Text segment
AUTHOR: Joanne Riebschleger
TITLE: Writing a Dissertation: Lessons Learned
SOURCE: Families in Society 82 no6 579-82 N/D 2001
The magazine publisher is the copyright holder of this article and it is
reproduced with permission. Further reproduction of this article in
violation of the copyright is prohibited.
ABSTRACT
An author with a new doctorate shares lessons learned about writing a
dissertation. Lessons include (1) there are few sources to guide one on
how to write a dissertation; (2) it is easier to critique research than
to create research; (3) dissertation writing is an evolutionary
communication process; (4) criticism is good; (5) dissertation writing
produces a product; (6) hypotheses rule and methods matter most; and (7)
less is more. Additionally, the author asserts that (8) writing for
dissertation is an apprenticeship experience that prepares one for
writing for publication.
FOR THE LAST 2 1/2 YEARS, I have been writing my dissertation;
it is just recently completed. During this experience, I learned a few
things about dissertation writing. From an "insider" perspective, this
is a summary of those lessons.
This article is for doctoral students who are sweating over
another draft of a rising pile of discarded dissertation drafts while
considering if it would be more fun to wash walls and clean closets. My
own personal draft discard pile rose to 3 1/2 feet. The walls and
closets should have gotten cleaned, but I forced myself to write
instead. Within the prolonged writing effort, I have learned that there
are few sources that guide one on how to write a dissertation; that it
is easier to critique than create; that dissertation writing is an
evolutionary communication process; that criticism is good; that
dissertation writing produces a product; that hypotheses rule and
methods matter most; that less is more; and that the dissertation
writing experience is an apprenticeship.
Lesson 1: There are few sources to guide one on how to write a
dissertation. There are written guides for what to put in a
dissertation, and there are guides for surviving the dissertation
process (Newman, Benz, Weis, & McNeil, 1997; Rudestam & Newton, 1992).

Data lines
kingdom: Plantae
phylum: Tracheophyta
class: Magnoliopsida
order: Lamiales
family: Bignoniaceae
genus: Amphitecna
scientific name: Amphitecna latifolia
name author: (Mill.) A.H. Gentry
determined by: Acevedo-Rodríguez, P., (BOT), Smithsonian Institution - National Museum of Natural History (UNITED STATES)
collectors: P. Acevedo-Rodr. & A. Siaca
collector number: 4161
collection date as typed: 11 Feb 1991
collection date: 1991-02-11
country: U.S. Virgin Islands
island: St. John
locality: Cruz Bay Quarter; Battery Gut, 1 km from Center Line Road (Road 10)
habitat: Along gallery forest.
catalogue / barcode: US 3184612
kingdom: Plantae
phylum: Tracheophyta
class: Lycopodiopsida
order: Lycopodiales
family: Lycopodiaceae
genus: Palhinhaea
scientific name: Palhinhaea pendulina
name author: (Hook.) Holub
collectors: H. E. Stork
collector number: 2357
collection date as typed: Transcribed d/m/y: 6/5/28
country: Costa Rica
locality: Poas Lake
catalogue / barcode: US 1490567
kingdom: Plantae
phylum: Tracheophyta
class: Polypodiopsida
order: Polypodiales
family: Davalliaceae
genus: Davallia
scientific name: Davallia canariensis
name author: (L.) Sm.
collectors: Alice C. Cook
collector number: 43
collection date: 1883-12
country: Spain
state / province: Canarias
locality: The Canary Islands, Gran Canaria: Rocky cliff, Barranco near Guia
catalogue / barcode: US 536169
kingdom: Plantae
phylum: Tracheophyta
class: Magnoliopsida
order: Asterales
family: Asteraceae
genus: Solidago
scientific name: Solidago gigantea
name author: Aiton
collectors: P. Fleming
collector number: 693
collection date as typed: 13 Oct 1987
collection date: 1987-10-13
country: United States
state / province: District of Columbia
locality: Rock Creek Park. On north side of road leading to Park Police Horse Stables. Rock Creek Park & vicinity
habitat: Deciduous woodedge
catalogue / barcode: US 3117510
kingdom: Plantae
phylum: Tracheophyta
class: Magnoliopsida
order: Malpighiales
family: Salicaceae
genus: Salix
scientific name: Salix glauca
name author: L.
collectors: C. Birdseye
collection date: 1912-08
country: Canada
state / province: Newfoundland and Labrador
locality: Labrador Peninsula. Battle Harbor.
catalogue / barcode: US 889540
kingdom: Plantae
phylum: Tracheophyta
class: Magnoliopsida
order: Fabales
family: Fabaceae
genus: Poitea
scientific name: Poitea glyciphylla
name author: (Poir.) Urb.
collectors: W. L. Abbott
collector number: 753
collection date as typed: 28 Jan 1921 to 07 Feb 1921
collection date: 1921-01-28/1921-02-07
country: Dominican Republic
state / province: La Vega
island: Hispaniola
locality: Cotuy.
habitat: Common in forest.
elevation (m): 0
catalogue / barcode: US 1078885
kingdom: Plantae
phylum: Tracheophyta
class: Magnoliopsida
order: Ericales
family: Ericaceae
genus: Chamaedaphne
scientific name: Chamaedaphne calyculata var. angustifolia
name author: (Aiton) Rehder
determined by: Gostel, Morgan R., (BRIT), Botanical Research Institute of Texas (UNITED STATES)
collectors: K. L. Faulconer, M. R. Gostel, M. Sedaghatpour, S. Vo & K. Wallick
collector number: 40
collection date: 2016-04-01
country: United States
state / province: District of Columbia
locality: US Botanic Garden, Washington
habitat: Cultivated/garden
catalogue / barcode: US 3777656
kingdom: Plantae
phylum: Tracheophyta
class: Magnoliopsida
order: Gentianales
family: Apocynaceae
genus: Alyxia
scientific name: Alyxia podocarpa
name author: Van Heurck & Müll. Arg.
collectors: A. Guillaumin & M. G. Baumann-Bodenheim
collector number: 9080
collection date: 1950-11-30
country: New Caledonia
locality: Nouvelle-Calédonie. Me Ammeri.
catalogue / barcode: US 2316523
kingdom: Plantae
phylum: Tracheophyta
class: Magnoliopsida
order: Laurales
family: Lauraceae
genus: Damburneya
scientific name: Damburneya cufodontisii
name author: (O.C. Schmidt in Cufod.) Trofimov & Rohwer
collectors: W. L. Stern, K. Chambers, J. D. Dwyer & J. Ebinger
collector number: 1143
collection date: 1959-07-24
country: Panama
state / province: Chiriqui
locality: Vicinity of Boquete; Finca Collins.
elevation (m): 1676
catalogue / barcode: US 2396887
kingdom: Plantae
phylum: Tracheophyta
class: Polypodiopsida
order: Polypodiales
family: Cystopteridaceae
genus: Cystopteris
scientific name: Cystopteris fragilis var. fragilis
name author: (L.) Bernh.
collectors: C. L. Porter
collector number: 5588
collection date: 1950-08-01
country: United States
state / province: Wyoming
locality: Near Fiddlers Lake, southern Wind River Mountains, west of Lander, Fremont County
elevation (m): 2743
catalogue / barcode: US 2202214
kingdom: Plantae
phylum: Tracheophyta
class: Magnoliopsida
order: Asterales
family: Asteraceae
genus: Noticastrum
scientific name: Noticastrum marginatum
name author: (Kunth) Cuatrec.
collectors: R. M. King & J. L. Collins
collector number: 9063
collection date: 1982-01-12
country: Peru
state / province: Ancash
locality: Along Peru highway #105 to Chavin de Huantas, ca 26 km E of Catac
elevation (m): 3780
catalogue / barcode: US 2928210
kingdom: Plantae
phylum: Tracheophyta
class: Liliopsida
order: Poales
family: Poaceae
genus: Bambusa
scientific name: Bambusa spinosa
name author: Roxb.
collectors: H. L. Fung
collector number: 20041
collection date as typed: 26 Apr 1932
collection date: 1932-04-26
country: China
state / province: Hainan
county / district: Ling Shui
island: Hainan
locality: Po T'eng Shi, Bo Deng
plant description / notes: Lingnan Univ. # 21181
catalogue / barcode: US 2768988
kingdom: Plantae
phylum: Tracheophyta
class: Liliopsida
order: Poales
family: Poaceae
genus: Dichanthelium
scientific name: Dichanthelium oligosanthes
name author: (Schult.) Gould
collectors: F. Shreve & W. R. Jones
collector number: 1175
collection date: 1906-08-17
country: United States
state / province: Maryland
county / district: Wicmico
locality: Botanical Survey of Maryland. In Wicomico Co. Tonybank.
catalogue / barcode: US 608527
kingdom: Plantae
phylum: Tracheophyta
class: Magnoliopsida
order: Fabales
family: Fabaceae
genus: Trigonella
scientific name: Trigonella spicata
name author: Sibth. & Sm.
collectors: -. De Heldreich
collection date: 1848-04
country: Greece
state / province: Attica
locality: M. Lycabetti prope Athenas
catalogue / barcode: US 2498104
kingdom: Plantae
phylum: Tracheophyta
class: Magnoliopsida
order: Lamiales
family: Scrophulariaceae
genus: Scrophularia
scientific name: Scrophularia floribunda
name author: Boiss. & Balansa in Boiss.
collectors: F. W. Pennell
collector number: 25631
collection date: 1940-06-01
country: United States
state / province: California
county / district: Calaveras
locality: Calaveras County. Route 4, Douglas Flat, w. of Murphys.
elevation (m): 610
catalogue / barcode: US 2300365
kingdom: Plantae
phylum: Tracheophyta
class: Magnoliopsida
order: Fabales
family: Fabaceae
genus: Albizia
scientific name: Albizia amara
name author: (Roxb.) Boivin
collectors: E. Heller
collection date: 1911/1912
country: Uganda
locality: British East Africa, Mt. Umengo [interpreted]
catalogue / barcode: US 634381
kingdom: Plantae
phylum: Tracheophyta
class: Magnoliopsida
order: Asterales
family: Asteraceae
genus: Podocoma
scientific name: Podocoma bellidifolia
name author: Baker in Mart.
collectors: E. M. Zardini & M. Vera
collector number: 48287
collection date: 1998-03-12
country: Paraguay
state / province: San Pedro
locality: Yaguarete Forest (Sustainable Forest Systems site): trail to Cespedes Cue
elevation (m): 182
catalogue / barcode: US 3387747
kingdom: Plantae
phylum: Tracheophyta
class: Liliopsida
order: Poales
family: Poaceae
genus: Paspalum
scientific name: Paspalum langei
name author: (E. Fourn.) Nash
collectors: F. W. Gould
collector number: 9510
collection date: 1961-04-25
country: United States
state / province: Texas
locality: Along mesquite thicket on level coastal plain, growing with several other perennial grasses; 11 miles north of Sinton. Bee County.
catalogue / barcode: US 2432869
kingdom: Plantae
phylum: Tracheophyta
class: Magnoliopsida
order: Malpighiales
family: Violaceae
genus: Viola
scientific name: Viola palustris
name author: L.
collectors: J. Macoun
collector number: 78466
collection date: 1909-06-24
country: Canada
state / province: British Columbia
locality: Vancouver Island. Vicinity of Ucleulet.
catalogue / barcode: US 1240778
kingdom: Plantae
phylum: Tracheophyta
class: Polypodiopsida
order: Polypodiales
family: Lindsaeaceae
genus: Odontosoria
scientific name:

To-do list
1/ In the article on writing a dissertation, how high did the author's pile of discarded drafts rise?
2/ Rewrite the paragraph of the dissertation article that begins "This article is for doctoral students" in a shorter form, keeping its main facts.
3/ Reproduce word for word a passage from the dissertation article: begin at the words "This article is" and stop after "is an apprenticeship.".

Responses by task
1/ It rose to 3 1/2 feet.

2/
The article is for doctoral students slogging through draft after discarded draft who might prefer washing walls and cleaning closets. The author's discard pile reached 3 1/2 feet, but the author kept writing instead of cleaning. The lessons learned were:
- Few sources guide one on how to write a dissertation.
- Critiquing is easier than creating.
- Dissertation writing is an evolutionary communication process.
- Criticism is good.
- Dissertation writing produces a product.
- Hypotheses rule and methods matter most.
- Less is more.
- The dissertation writing experience is an apprenticeship.

3/
This article is for doctoral students who are sweating over
another draft of a rising pile of discarded dissertation drafts while
considering if it would be more fun to wash walls and clean closets. My
own personal draft discard pile rose to 3 1/2 feet. The walls and
closets should have gotten cleaned, but I forced myself to write
instead. Within the prolonged writing effort, I have learned that there
are few sources that guide one on how to write a dissertation; that it
is easier to critique than create; that dissertation writing is an
evolutionary communication process; that criticism is good; that
dissertation writing produces a product; that hypotheses rule and
methods matter most; that less is more; and that the dissertation
writing experience is an apprenticeship.